Para reconstruir a diversidade de mamíferos terrestres extintos nos últimos 2.500 anos, seriam necessários cerca de 3 milhões de anos. Mas o mais alarmante é que os modelos sugeriram que, se todos os mamíferos atualmente ameaçados fossem extintos, levaria 23 milhões de anos para reconstruir esse nível de diversidade. Isso não significa que, se deixarmos todos os lêmures, tenreques, fossas e outros mamíferos malgaxes únicos serem extintos, a evolução os recriará se esperarmos cerca de 23 milhões de anos. “Seria simplesmente impossível recuperá-los”, afirmou Goodman. Em vez disso, o modelo significa que, para atingir um nível semelhante de complexidade evolutiva, qualquer que seja a aparência dessas novas espécies, seriam necessários 23 milhões de anos.
Luis Valente, biólogo do Naturalis Biodiversity Center e da Universidade de Groningen (ambos na Holanda) e autor correspondente do estudo, disse ter ficado surpreso com a descoberta. “É muito mais longo do que estudos anteriores encontraram em outras ilhas, como Nova Zelândia ou Caribe”, observou ele. “Já se sabia que Madagascar era um hotspot de biodiversidade, mas esta nova pesquisa contextualiza o quão valiosa é essa diversidade. Essas descobertas destacam os ganhos potenciais da conservação da natureza em Madagascar a partir de uma nova perspectiva evolutiva.”
Ponto crítico
De acordo com Goodman, Madagascar está em um ponto crítico para proteger sua biodiversidade. “Ainda existe uma chance de consertar as coisas, mas, basicamente, temos cerca de cinco anos para realmente avançar na conservação das florestas de Madagascar e dos organismos que essas florestas abrigam”, afirmou ele.

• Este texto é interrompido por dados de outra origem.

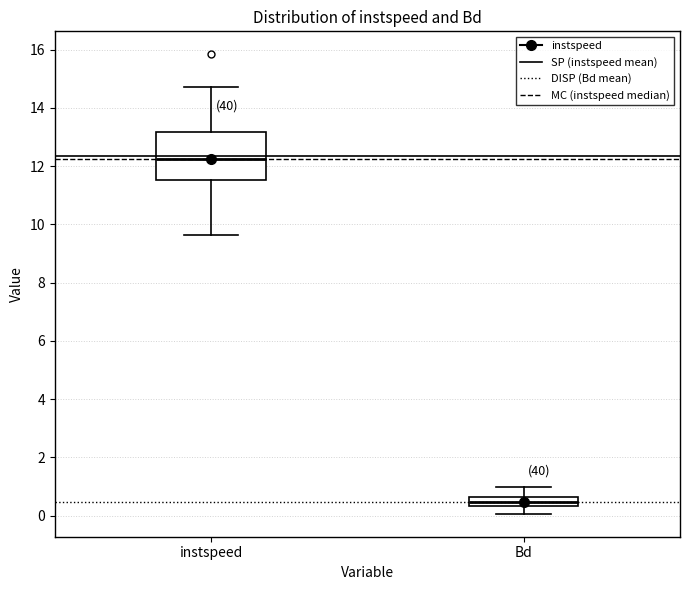

Reading left to right, read every box against the y-axis: the position of its median line, the range the box covers, and the ends of its whiskers. The values are not printed on the chart, so give them approximately, as read against the axis.

instspeed: median 12.2, box 11.6 to 13.2, whiskers 9.6 to 14.8
Bd: median 0.4 (inside the box), box 0.4 to 0.6, whiskers 0.0 to 1.0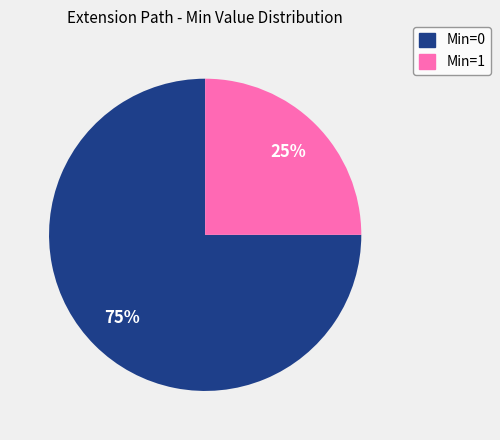

Is there any slice that represents more than half of the pie?

Yes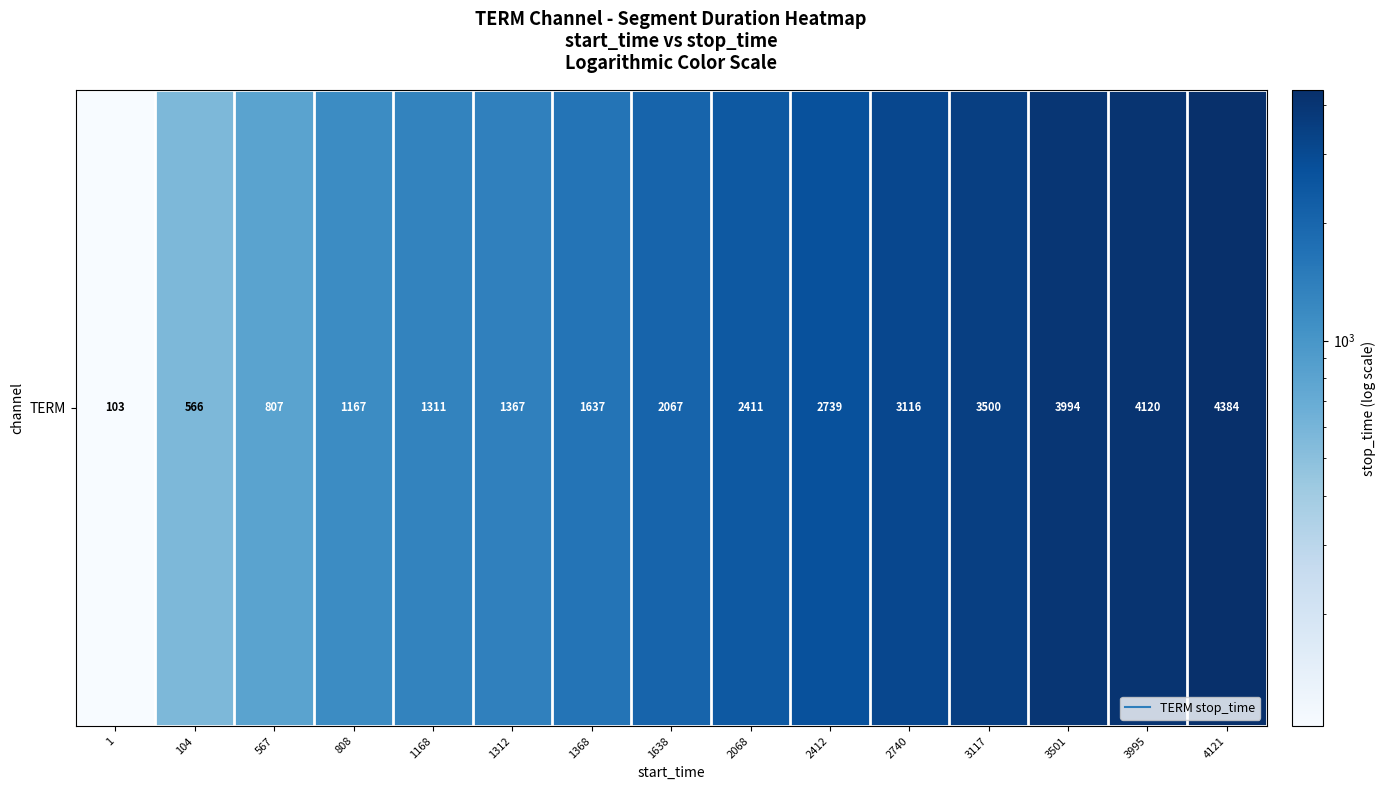

List the labels in order of value, largest first.

4121, 3995, 3501, 3117, 2740, 2412, 2068, 1638, 1368, 1312, 1168, 808, 567, 104, 1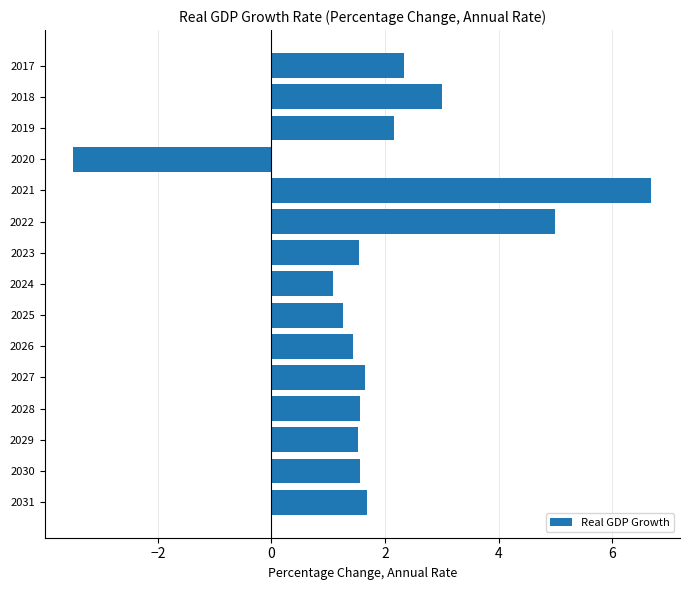

What is the average value?

1.9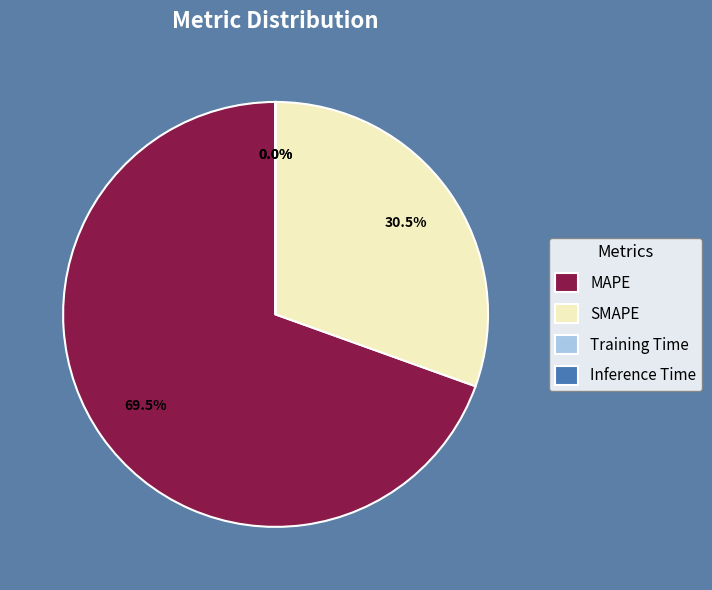

Between MAPE and SMAPE, which is larger?

MAPE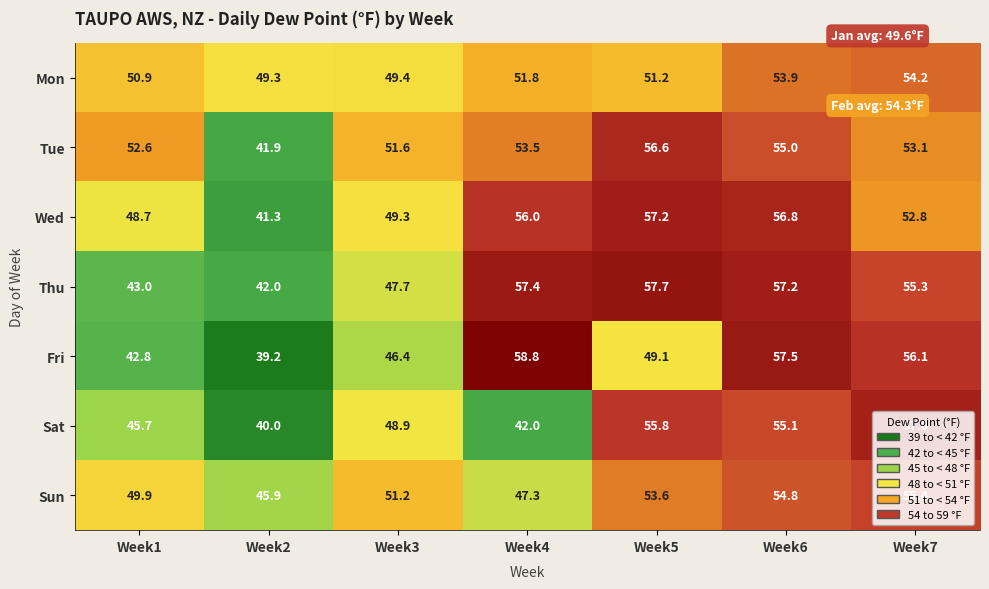

Which series has the largest total across all categories?

Tue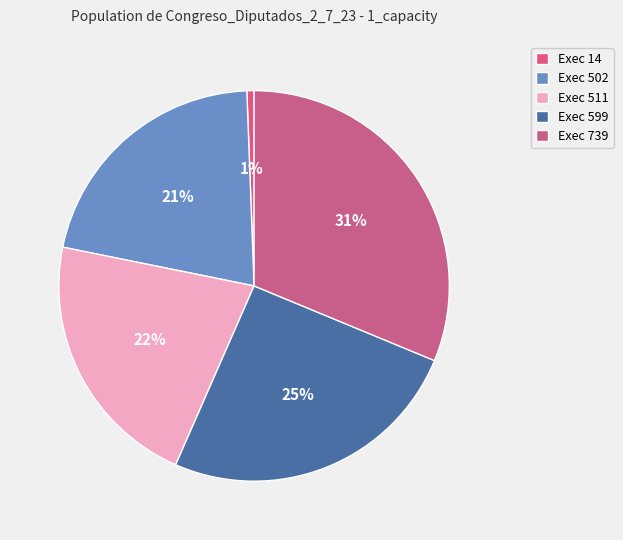

How many segments does this pie chart have?

5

Esse trabalho urgente de conservação é dificultado pela desigualdade e pela corrupção política que mantém as decisões sobre o uso da terra fora do alcance da maioria dos malgaxes, avaliou Goodman: “A crise biológica de Madagascar não tem nada a ver com a biologia. Tem a ver com a socioeconomia”. Mas enquanto a situação é terrível, ele considera, “não podemos jogar a toalha. Somos obrigados a avançar nessa causa o máximo que pudermos e tentar fazer o mundo entender que é agora ou nunca.”